Meeting and greeting Tampa Republicans Saturday, GOP candidate for Florida governor Ron DeSantis gave a speech devoted almost entirely to attacking and mischaracterizing his Democratic opponent, Andrew Gillum, saying little about his own plans or ideas for governing Florida.

The event capped a day of campaigning in Central Florida for DeSantis, including a news conference with Puerto Rican backers in Orlando and a rally at The Villages retirement community.

In Tampa, an enthusiastic crowd made up largely of grass-roots campaign workers crammed into a tiny GOP campaign office suite for an appearance by DeSantis, his wife Casey and Rep. Matt Gaetz, R-Fort Walton Beach.

For about 20 minutes, they heard DeSantis launch one attack after another.

DeSantis used the same attack themes, many of them distorted or false, that have been a staple of ads run on his behalf against Gillum by Republican Party organizations.

He said Gillum is a socialist who's hostile to law enforcement, intends to take away people's Medicare and veterans' health benefits, has made Tallahassee "the most crime-ridden city in Florida," and plans "a 40 percent tax increase" for Florida.

"I'm the only candidate (for governor) who can credibly say he's not under investigation by the FBI," he added, referring to an investigation of Tallahassee city government.

In fact, there's no indication that Gillum is a target of the investigation, Politifact has reported.

Gillum's proposed increase in the corporate income tax, from 5.5 to 7.5 percent, would apply to a small fraction of Florida businesses, most of which are exempt.

And overall crime hit a five-year low in 2017 Tallahassee and has dropped further this year, despite a record number of murders in 2017.

DeSantis said Gillum has adopted anti-law enforcement and anti-Israel positions of a leftist group called the Dream Defenders, which says money should be diverted from prisons and law enforcement into social welfare programs.

Gillum has supported the group, formed after the Trayvon Martin shooting, but both he and the organization say he differs from many of their positions.

DeSantis heavily emphasized attacks on Gillum's support for "Medicare for all" proposals popular with some Democrats.

Under such a plan, he said, recipients of Medicare and the military's TRICARE health care program would "get dumped on a single-payer (system)," which would "force them on a government plan."

Medicare and TRICARE are both government health plans involving a single payer – the federal government – plus participant co-pays and taxes. The most prominent "Medicare for all" proposal, by former presidential candidate Bernie Sanders, would expand Medicare benefits.

DeSantis hasn't published a detailed health care plan of his own. Asked about his ideas, he took another shot at Gillum.

"I will fight taking away people's employer-provided plans," he said. "People are earning these benefits. (Gillum) wants to take those away and he wants to dump them on a government plan against their will."

"The approach has got to be recognizing that the costs have been out of control. I want to do right-to-shop, right-to-know, right-to-buy," he said. "We need the incentives to be for the costs to go down."

Closing his speech, DeSantis touted one of the top reasons behind his candidacy: "In the words of the big guy at 1600 Pennsylvania Avenue – remember Ron DeSantis, a great leader, proud veteran, a tough brilliant cookie who'd make a great governor of Florida."

_STORED DATA_.
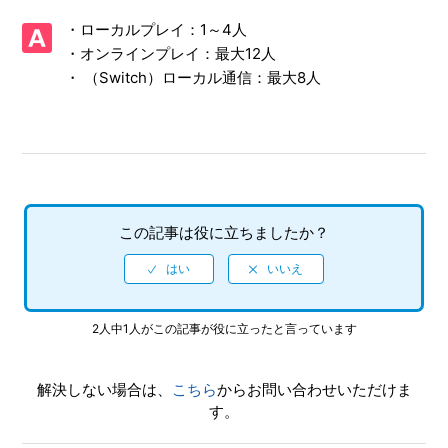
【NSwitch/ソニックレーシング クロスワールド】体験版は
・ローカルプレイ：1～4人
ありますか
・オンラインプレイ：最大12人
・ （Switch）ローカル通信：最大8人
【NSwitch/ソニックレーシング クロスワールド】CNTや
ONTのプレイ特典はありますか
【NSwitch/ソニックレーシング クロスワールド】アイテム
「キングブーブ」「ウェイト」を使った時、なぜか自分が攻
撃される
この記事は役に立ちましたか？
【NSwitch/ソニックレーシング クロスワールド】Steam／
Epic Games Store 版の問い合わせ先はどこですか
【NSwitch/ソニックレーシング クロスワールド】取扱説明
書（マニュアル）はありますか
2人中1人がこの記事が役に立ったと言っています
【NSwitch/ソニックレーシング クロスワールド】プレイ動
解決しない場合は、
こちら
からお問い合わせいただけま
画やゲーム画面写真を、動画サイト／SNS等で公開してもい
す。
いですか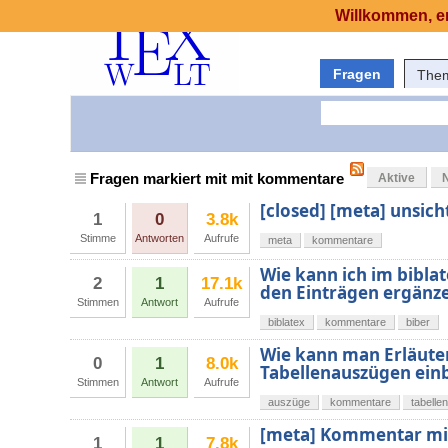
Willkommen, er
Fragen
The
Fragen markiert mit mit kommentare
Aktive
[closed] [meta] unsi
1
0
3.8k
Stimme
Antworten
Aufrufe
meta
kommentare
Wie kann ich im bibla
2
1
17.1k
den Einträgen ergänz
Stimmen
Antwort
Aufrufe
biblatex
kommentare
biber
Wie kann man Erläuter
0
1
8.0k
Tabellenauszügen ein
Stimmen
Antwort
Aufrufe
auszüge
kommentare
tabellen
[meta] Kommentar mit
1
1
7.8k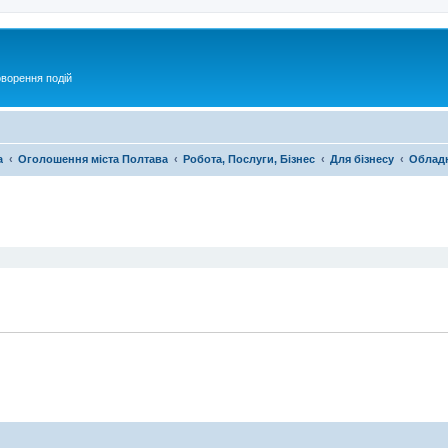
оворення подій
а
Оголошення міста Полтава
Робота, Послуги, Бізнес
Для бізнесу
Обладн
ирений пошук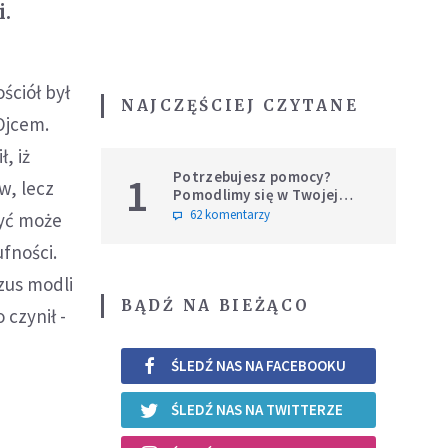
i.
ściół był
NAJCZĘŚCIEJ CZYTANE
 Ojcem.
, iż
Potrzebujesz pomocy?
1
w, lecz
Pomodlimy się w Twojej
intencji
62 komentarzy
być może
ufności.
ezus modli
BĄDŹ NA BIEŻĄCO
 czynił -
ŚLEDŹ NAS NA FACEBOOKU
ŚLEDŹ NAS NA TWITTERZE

...

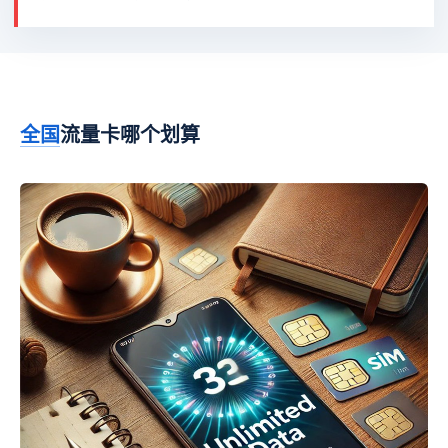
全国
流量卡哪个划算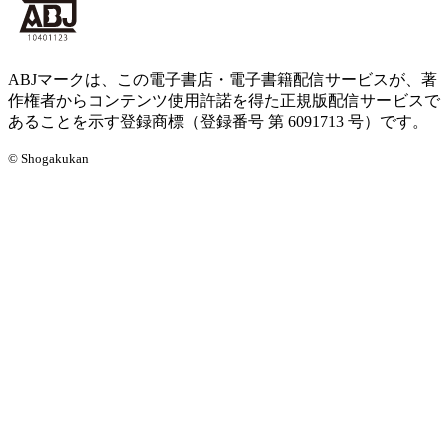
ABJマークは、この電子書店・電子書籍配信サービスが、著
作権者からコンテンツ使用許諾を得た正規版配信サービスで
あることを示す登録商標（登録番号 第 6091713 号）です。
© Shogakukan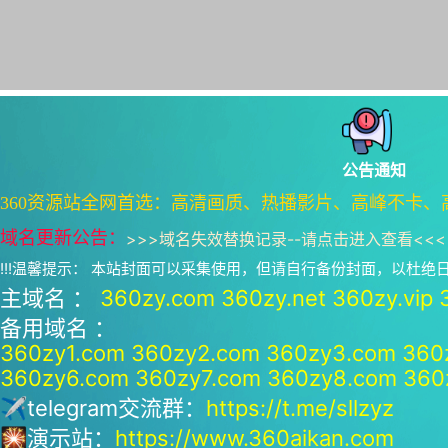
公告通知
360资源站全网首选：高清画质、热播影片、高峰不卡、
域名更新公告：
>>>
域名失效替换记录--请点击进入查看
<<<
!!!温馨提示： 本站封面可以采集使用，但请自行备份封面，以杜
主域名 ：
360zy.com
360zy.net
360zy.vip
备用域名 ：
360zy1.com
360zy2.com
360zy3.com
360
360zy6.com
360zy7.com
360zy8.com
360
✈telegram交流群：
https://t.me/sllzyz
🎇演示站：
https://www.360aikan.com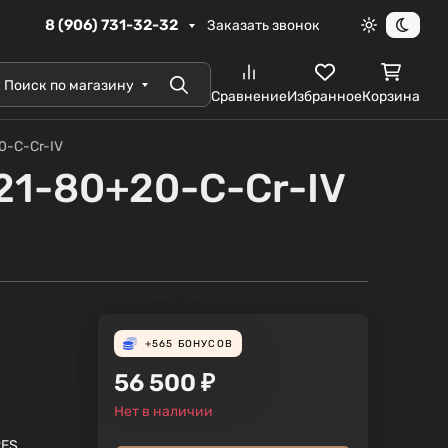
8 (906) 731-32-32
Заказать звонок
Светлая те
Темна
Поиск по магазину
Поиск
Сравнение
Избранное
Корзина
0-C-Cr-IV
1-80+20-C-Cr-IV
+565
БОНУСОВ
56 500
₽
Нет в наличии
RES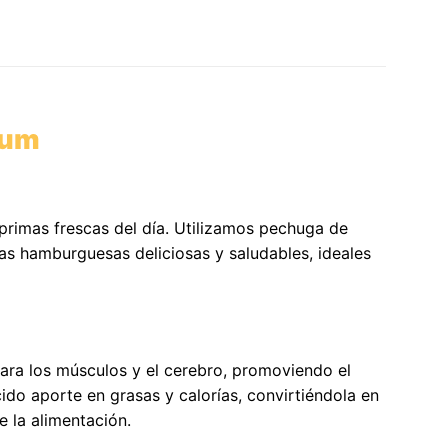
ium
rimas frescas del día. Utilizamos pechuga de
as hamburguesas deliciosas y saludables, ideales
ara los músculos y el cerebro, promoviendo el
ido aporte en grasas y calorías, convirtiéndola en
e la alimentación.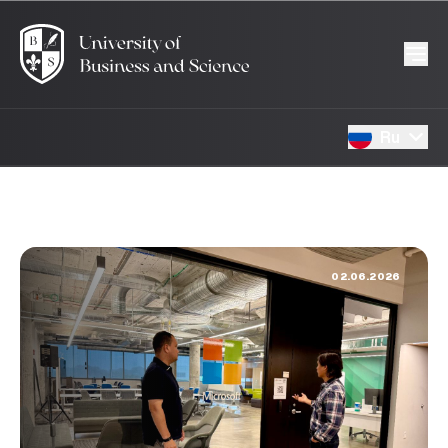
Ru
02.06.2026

_YOUR OBJECTIVE_. From the article about the DeSantis speech in Tampa, quote the passage starting with "DeSantis used the" and going on through "Tallahassee city government.".

_SOLUTION FOR THIS EXERCISE_.
DeSantis used the same attack themes, many of them distorted or false, that have been a staple of ads run on his behalf against Gillum by Republican Party organizations.

He said Gillum is a socialist who's hostile to law enforcement, intends to take away people's Medicare and veterans' health benefits, has made Tallahassee "the most crime-ridden city in Florida," and plans "a 40 percent tax increase" for Florida.

"I'm the only candidate (for governor) who can credibly say he's not under investigation by the FBI," he added, referring to an investigation of Tallahassee city government.